What is required: Look through the records below for the word "Open". Report how many lines have it, and only that number.

━━━━━━━━━━

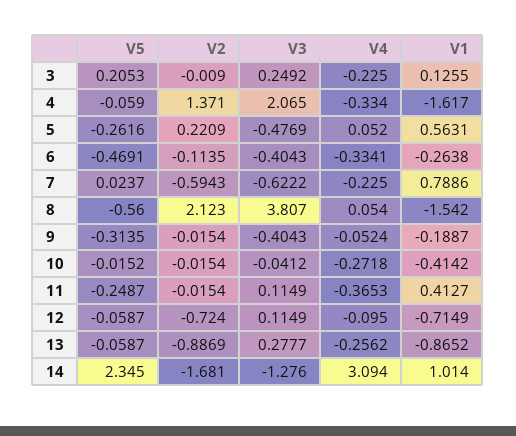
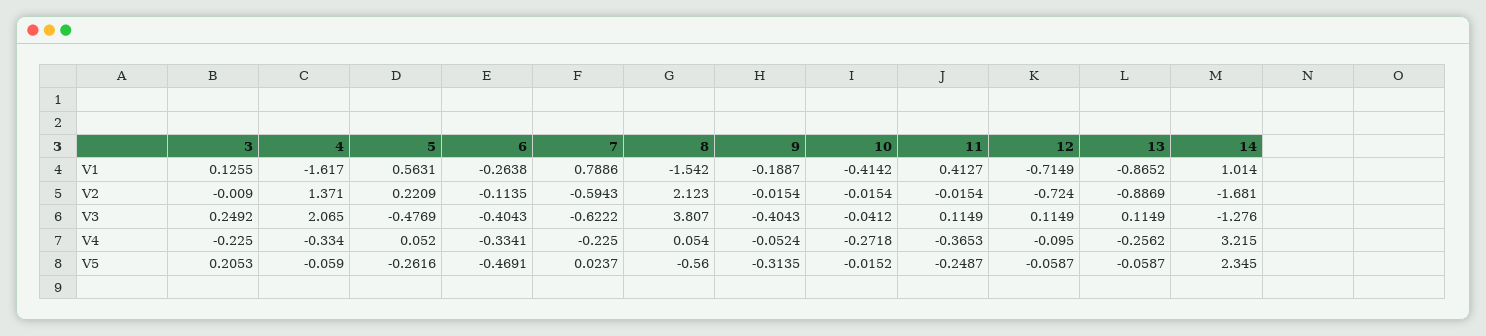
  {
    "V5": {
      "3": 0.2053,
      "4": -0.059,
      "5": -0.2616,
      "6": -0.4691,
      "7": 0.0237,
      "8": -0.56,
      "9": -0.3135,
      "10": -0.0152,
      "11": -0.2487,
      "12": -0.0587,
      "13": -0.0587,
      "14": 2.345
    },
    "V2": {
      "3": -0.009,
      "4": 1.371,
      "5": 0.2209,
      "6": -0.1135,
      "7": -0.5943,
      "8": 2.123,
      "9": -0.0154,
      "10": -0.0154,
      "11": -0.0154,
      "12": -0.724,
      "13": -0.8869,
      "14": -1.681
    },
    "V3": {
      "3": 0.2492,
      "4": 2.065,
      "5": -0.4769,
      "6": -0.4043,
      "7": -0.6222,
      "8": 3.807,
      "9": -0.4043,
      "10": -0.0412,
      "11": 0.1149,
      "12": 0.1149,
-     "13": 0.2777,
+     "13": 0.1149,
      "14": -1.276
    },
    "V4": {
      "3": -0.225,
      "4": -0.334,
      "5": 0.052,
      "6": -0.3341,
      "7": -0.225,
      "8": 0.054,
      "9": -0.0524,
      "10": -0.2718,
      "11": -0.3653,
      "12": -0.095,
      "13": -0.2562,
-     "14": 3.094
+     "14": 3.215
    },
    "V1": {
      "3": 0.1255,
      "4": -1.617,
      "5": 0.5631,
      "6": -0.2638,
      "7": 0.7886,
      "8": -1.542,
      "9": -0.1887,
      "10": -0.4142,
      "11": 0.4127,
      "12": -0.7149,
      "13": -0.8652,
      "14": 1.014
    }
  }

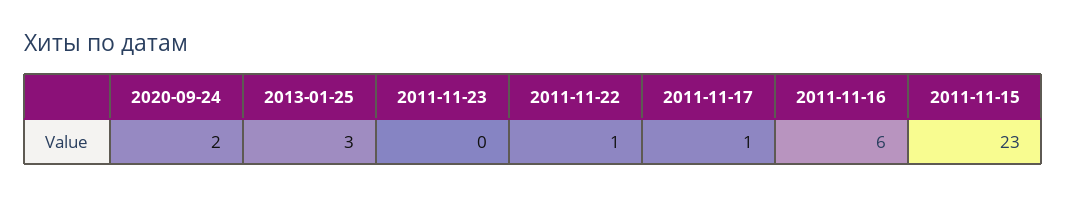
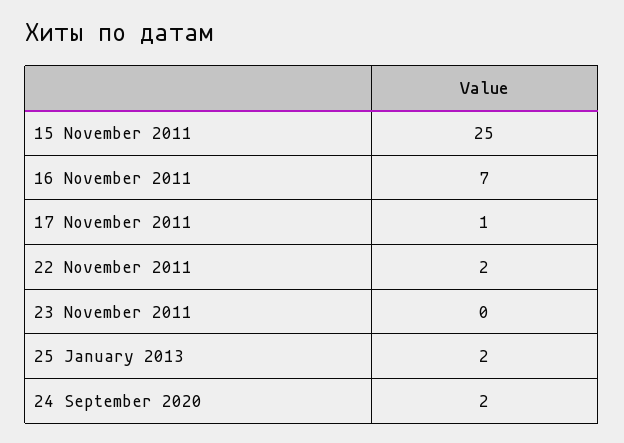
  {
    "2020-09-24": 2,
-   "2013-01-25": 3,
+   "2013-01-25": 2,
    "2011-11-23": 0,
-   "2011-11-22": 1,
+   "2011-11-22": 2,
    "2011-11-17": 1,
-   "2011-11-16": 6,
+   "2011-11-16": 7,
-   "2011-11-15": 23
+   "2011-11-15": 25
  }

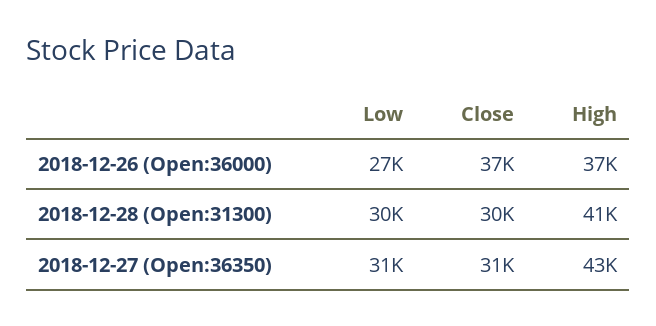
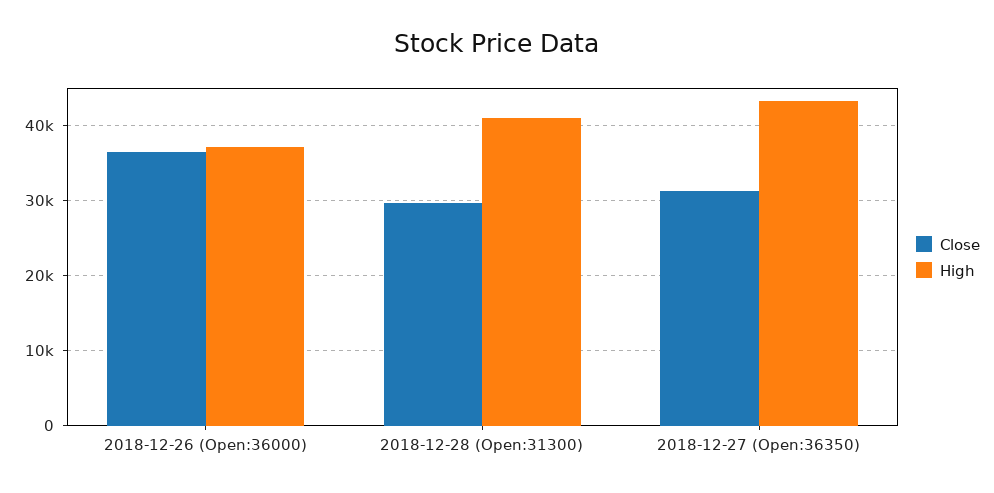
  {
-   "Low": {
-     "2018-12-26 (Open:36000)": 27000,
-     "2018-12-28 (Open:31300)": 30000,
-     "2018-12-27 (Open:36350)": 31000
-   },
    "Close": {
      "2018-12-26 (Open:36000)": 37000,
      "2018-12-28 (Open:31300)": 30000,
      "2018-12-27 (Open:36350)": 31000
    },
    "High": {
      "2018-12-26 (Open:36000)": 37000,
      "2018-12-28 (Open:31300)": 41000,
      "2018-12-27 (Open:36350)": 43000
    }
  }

━━━━━━━━━━

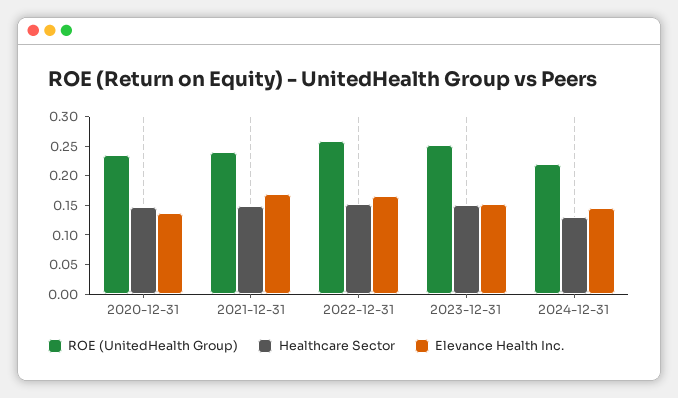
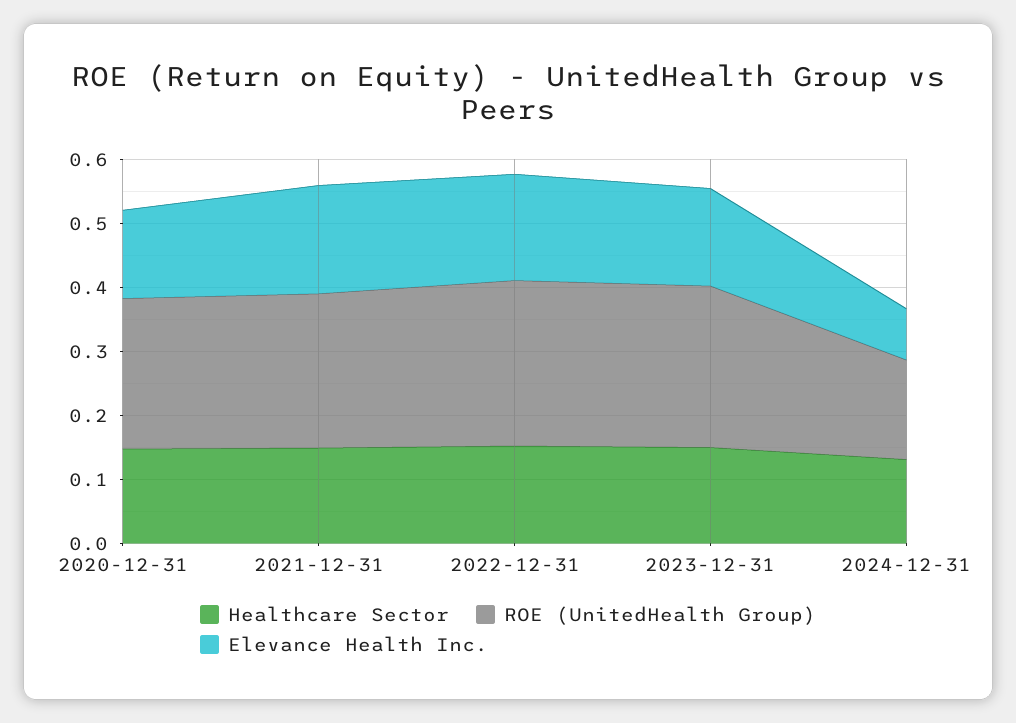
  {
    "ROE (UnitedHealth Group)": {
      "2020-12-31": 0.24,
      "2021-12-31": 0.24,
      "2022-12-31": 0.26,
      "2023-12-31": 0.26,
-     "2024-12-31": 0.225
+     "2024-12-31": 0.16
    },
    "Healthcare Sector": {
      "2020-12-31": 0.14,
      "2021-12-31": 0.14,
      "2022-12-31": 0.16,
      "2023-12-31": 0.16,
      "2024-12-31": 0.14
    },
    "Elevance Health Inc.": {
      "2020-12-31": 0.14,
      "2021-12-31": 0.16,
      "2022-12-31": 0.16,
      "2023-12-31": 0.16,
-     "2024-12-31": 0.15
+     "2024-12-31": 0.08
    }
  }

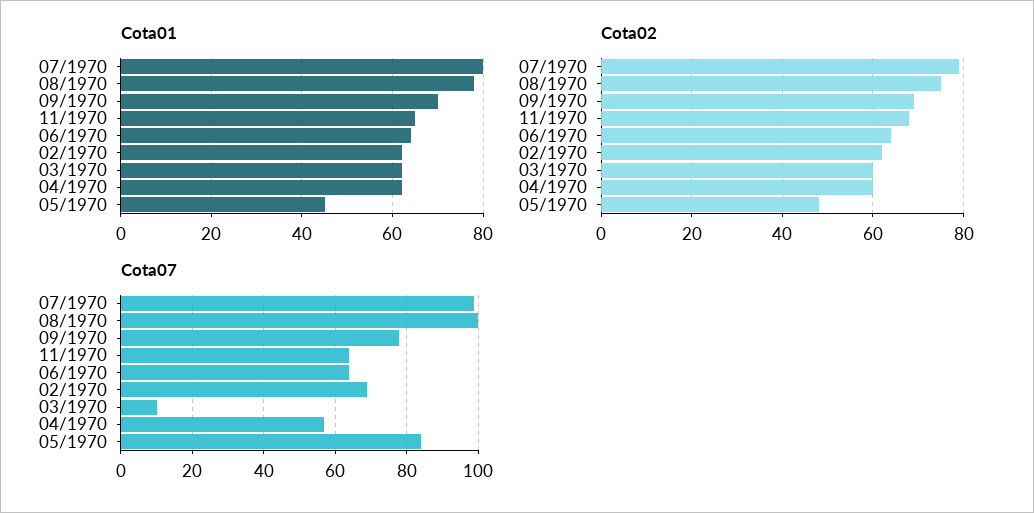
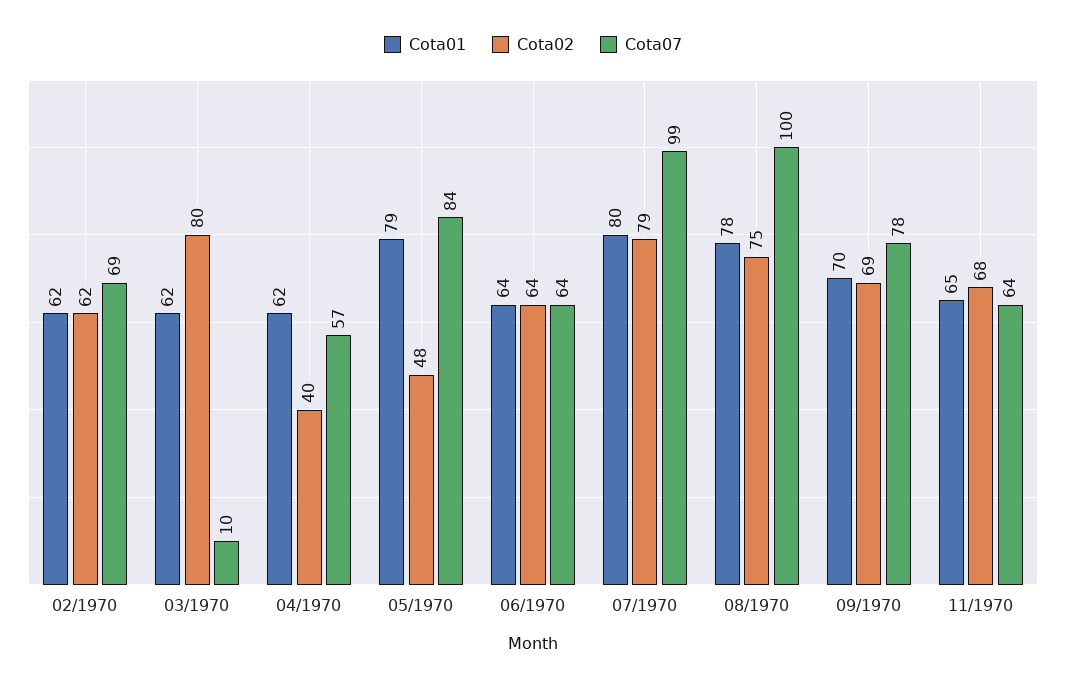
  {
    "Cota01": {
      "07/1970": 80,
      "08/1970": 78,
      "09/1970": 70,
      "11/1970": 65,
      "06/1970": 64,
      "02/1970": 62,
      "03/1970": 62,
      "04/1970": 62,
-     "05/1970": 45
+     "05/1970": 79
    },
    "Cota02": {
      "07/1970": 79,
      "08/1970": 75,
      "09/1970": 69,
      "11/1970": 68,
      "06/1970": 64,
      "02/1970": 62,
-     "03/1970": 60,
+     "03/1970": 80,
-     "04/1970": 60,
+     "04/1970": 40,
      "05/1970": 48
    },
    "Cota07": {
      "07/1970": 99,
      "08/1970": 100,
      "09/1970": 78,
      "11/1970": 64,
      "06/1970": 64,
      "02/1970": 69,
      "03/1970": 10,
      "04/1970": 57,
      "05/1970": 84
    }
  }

━━━━━━━━━━

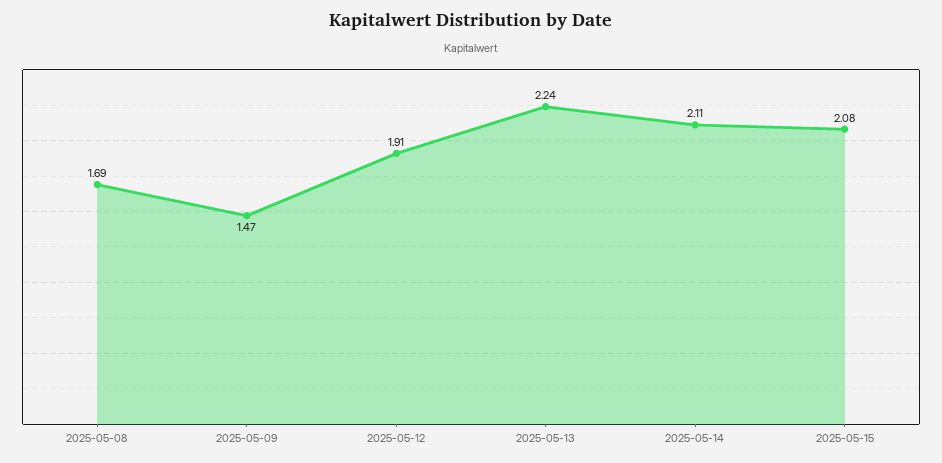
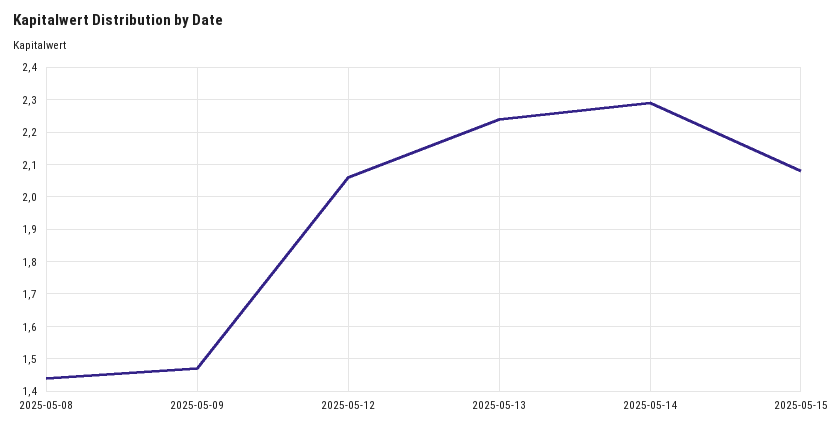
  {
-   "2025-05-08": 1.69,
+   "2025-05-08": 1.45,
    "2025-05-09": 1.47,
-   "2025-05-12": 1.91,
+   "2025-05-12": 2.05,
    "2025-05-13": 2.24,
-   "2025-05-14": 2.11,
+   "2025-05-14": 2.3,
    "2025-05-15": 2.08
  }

━━━━━━━━━━

Your solution: 9